These are exits, and when entered your client sends a packet detailing which exit you used (and it's position, presumably to double check which one it is?) In the zone layout data, each exit has a reference to the destination zone ID and the location to place you in. We are also given the information of which way the player should be facing too, although Kawari doesn't use this information yet. Kawari can now follow exit paths, and you can walk through them:
I had a half-finished "layer group" parser based on [Lumina's](https://github.com/NotAdam/Lumina) in [Physis](https://github.com/redstrate/physis) already, so it took some polishing to get it into a state that could read these exit boxes. I'm glad that this information exists in the client game data to recreate this. I think the next step for navigation is Aetherytes or ferries.
I didn't get this to work yet, and I'm a little befuddled as to why. I send a "Player Spawn" packet, and the client _receives it_, _spawns the actor_ and then proceeds to make them invisible?!?![^1]

In the meantime I'll move onto spawning NPCs/objects and see if I have more luck there. If you have any ideas why the client would refuse to show players, I would like to hear them. My two current theories are:
* There's a specific state (that I'm accidentally setting) where the player is in a public instance, but the client can be told not to show players. But this doesn't make much sense, as the server can just hold off on sending spawn packets.
* There is something I forgot to send before/after spawning another player, and the client is waiting for that before showing them. I doubt this too, because they appear fine when forcefully showing them.
When going through my packet captures, I manually typed what each IPC opcode meant as I went along. But this was slow, time-consuming - you get the point. So I added a feature to [cfcap-expand](https://github.com/redstrate/XIVPacketTools) that takes an opcode.json and uses an name for an IPC opcode if available.

The format is intentionally similar to the one used by [FFXIVOpCodes](https://github.com/karashiiro/FFXIVOpcodes) and other projects, there is documentation in the README on how to create one.
As the servers are growing more complex, there was several problems creeping up:
* Defining all of the packet parsing in one or two files was unwieldly. I started moving larger IPC structs into their own files, but it wasn't enough.

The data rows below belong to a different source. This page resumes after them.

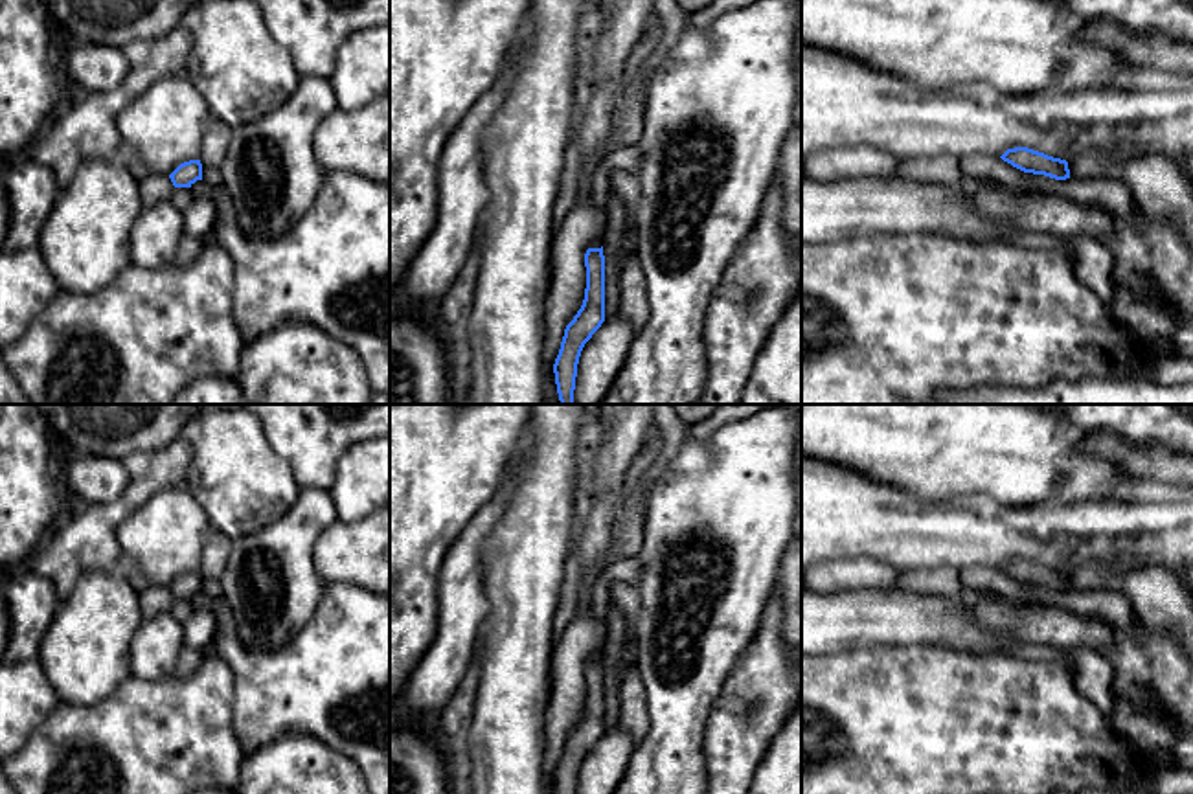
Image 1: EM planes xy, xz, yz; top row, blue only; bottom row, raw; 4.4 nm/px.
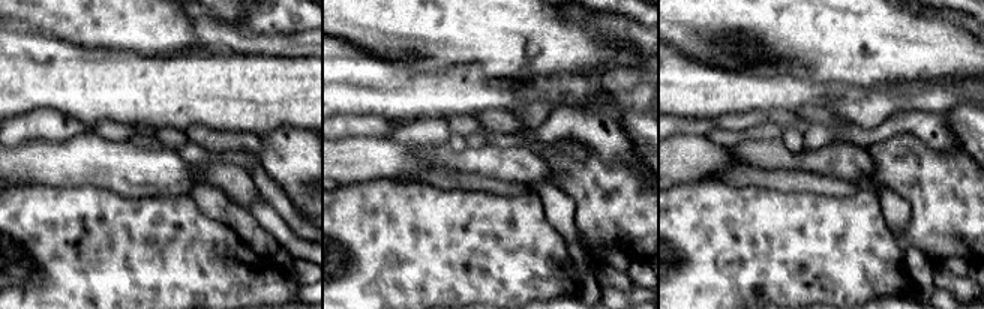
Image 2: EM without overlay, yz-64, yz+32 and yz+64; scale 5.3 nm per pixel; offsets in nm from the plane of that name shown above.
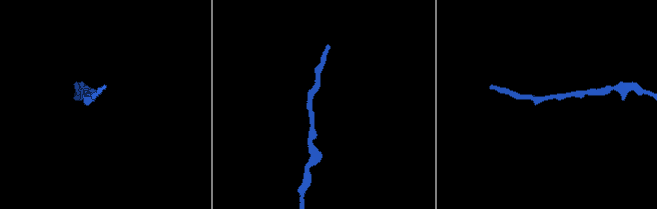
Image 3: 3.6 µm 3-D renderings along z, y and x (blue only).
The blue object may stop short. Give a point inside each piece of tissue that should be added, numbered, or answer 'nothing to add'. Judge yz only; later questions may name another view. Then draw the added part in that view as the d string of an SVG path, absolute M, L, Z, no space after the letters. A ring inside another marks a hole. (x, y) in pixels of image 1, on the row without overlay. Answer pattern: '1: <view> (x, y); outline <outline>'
nothing to add

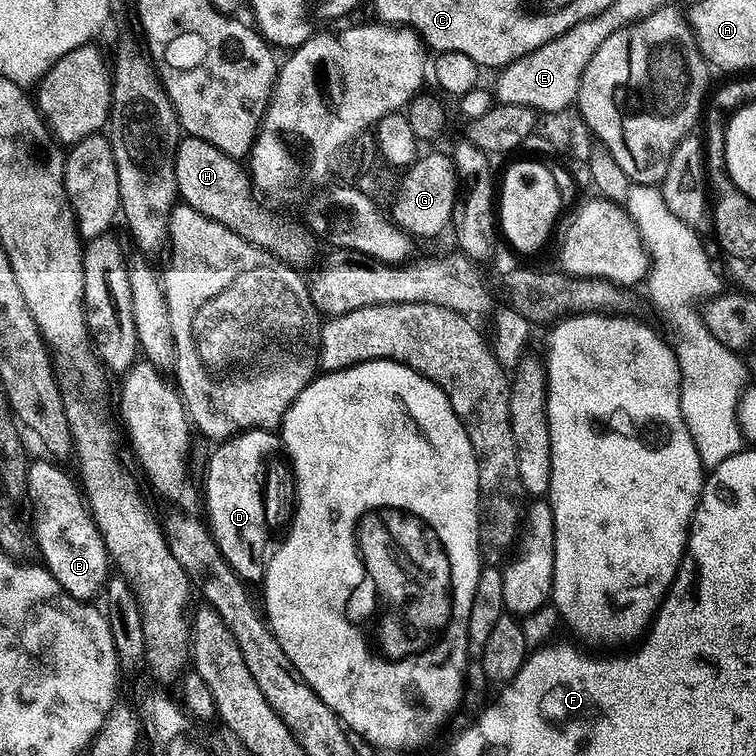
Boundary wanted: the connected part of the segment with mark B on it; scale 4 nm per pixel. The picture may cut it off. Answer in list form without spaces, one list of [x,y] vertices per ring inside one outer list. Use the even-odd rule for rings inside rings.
[[[44,460],[33,461],[28,468],[28,494],[35,508],[40,510],[38,522],[36,526],[34,525],[34,533],[43,565],[69,596],[85,602],[93,601],[93,597],[105,589],[110,578],[111,557],[77,481],[74,478],[73,481],[68,473],[54,466],[53,461]]]

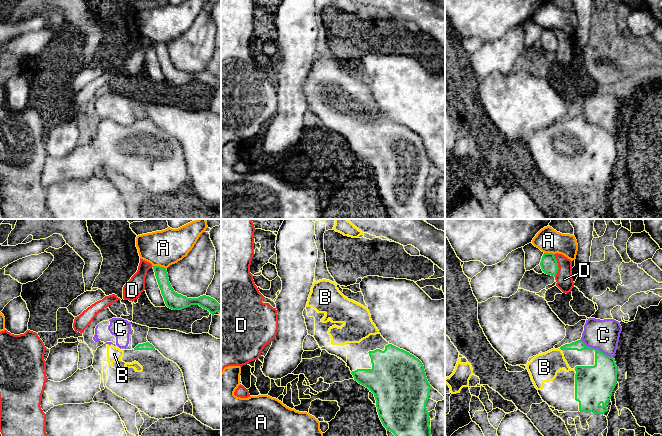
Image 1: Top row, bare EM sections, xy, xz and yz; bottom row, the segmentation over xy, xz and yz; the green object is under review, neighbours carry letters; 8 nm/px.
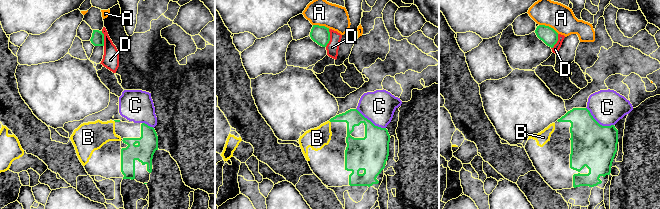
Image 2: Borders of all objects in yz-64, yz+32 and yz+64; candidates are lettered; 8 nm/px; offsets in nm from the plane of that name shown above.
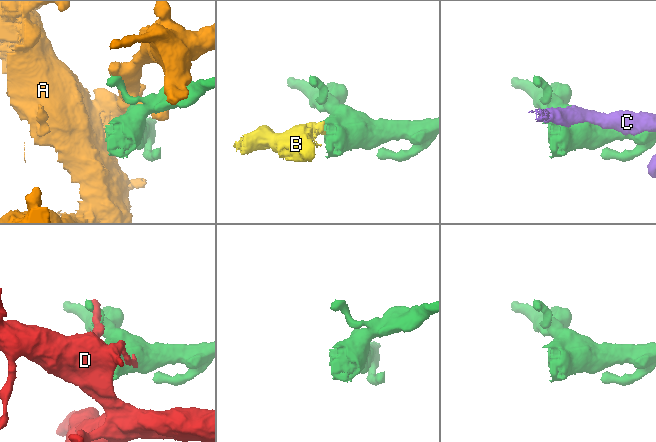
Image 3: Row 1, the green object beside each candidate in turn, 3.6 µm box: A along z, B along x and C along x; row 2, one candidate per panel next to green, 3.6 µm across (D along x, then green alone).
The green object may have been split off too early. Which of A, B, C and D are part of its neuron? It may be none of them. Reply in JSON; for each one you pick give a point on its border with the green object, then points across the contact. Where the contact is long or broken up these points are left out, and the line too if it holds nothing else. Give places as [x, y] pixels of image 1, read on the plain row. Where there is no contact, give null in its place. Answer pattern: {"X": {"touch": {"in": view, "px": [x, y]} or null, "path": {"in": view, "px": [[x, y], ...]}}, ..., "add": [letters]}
{"B": {"touch": null}, "add": ["B"]}

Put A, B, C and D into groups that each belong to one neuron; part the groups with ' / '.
A / B / C / D

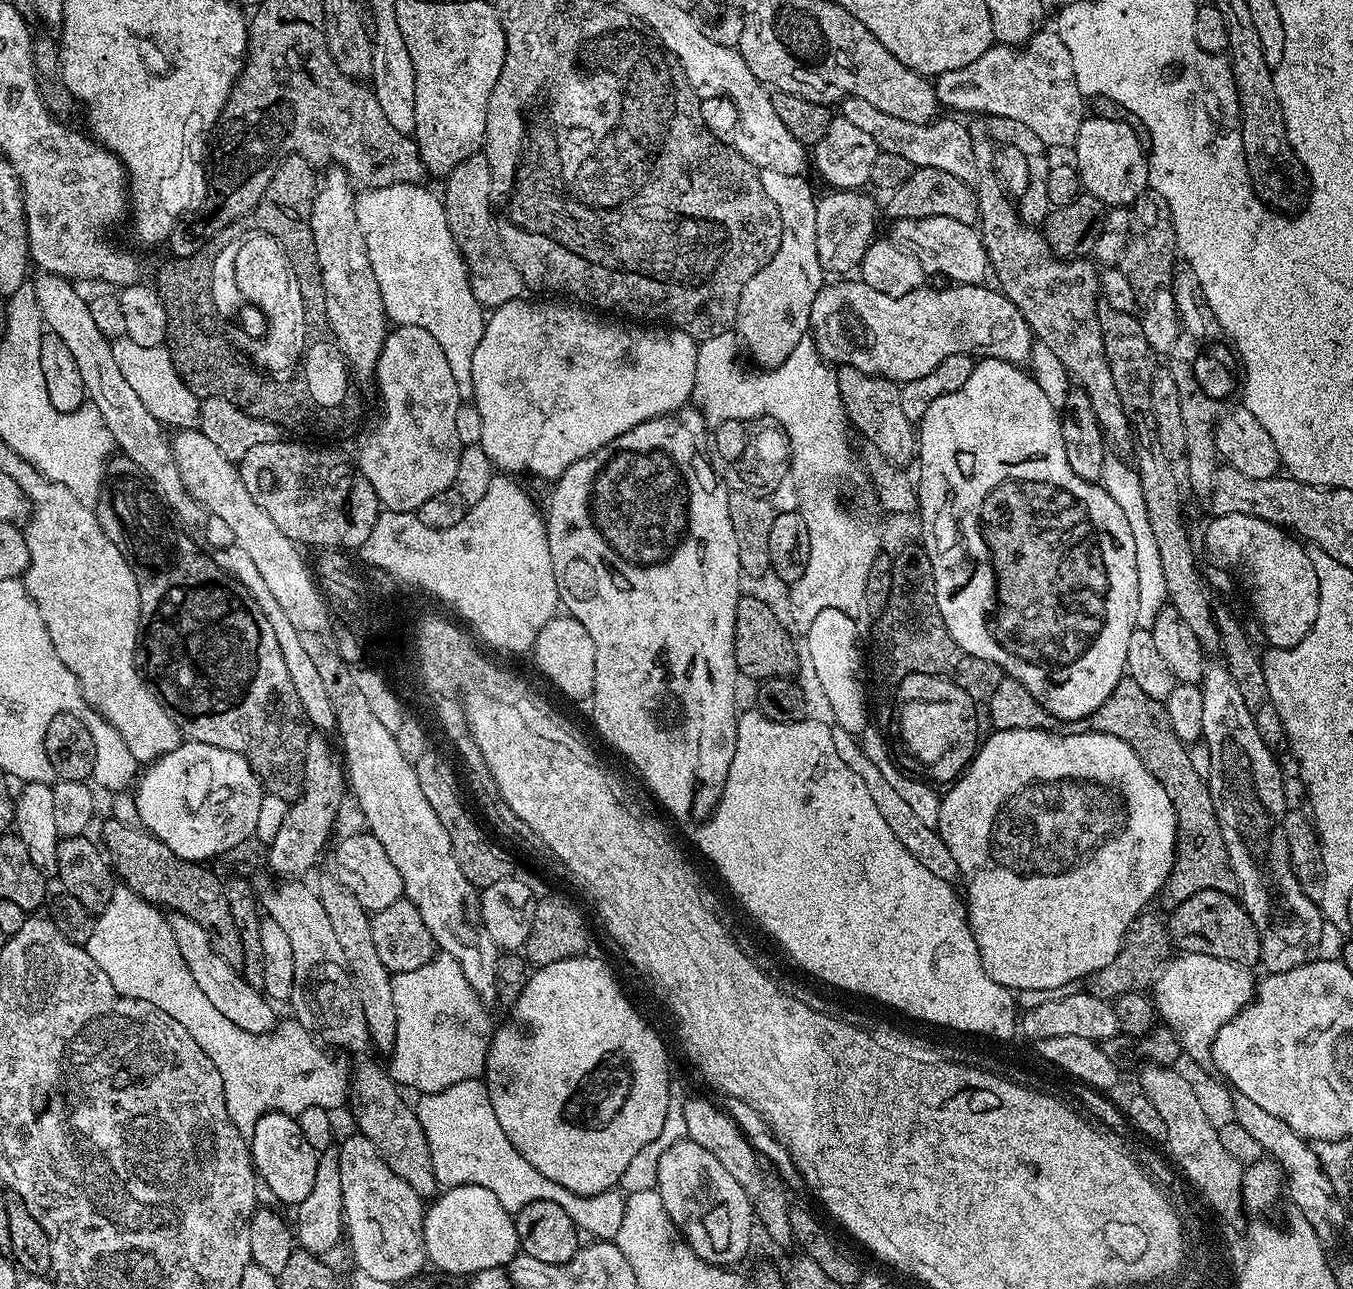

* IPC opcodes are separated, and are unique for both client & server, zone & lobby. But I put them all in _one_ enum which has started causing problems. For example, the "initialize chat" and "lobby error" packets share the same opcode.
* Related to the previous issue, it wasn't very clear what opcodes are sent by the server and which ones are sent by the client. I couldn't rely on the type system to check if I was accidentally sending a client packet from the server.
So I spent quite a bit of time refactoring my IPC code, and it also takes better advantage of Rust's type system. It didn't change anything functionally, but I'm glad I repaid this technical debt.
[^1]: On the client side, I see that the DrawObject's flags are set to something meaning invisible. If I forcefully make them visible, they show up correctly (albiet without a nameplate, because that's controlled by some other GameObject flag.)